The idea is that the breach of one device is usually no good to an attacker. To achieve bigger objectives, attackers need to move inside the network and establish communication with their own infrastructure. These activities show up in network traffic. Given that malicious operations are different to normal network behavior, NDR solutions can detect them as anomalies and unearth the threat. Cyber Command further correlates with NGAF and Endpoint Secure to map the kill chain and instructs them to take remedial action, such as isolate compromised hosts.

When used in conjunction, Sangfor’s cutting-edge security solutions deliver a holistic multi-layered protection system against all types of advanced cyber threats.


Contact Us to Learn More

Frequently Asked Questions

A phishing attack is a cyber-attack where an attacker crafts a fraudulent yet genuine-looking email to manipulate recipients into carrying out harmful instructions. This can be clicking on a link, opening an attachment, providing sensitive information, or transferring money.
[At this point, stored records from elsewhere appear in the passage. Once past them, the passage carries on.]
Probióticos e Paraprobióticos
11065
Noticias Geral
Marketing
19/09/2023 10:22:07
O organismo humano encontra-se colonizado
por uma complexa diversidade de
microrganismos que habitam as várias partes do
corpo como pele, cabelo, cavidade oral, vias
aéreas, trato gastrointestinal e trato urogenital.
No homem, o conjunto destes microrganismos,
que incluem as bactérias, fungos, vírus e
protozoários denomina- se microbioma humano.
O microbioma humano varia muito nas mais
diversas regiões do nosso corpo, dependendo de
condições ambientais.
In a standard phishing attack, phishing emails are sent indiscriminately to thousands of email addresses. The content of phishing emails is more generic and may be relevant or of interest to a large audience. Spear phishing attacks are targeted against specific individuals, organizations, or industries. Attackers typically conduct in-depth research on their targets to craft phishing messages that are highly realistic and relevant.

Phishing attacks can be prevented by best practices, such as checking the sender's email address, hovering over any URLs to check them, and contacting the sender that the email purports to be from through other means to confirm the email's authenticity. To prevent phishing attacks on an organizational scale, companies should provide phishing awareness training to all their employees to ensure that they are all equipped to spot phishing emails. For additional security, companies can arrange phishing attack simulations to verify the effectiveness of the training.

It's difficult to be vigilant against phishing attacks at all times, and someone may accidentally click on a link or open an attachment in a phishing email. But even so, a successful compromise is not a certainty. Various security technologies are available to detect and respond to attacks. For example, next-generation firewalls can block attempts to download malware from known malicious IP addresses. Endpoint detection and response (EDR) solutions equipped with AI-powered malware detection can catch any malware that manages to bypass firewall detection. Network detection and response (NDR) solutions uncover attempts to spread through the network.

There are various signs that may indicate that you have experienced a phishing attack. For example, a link that was supposed to direct you to another website turned out to download something on the computer or a login page that failed to log you in after you entered your login credentials. If you suspect that you have experienced a phishing attack, you should contact the IT or security administrator of your organization immediately. Any attacks that are properly dealt with can potentially escalate into a serious attack, such as a large-scale data breach or ransomware attack.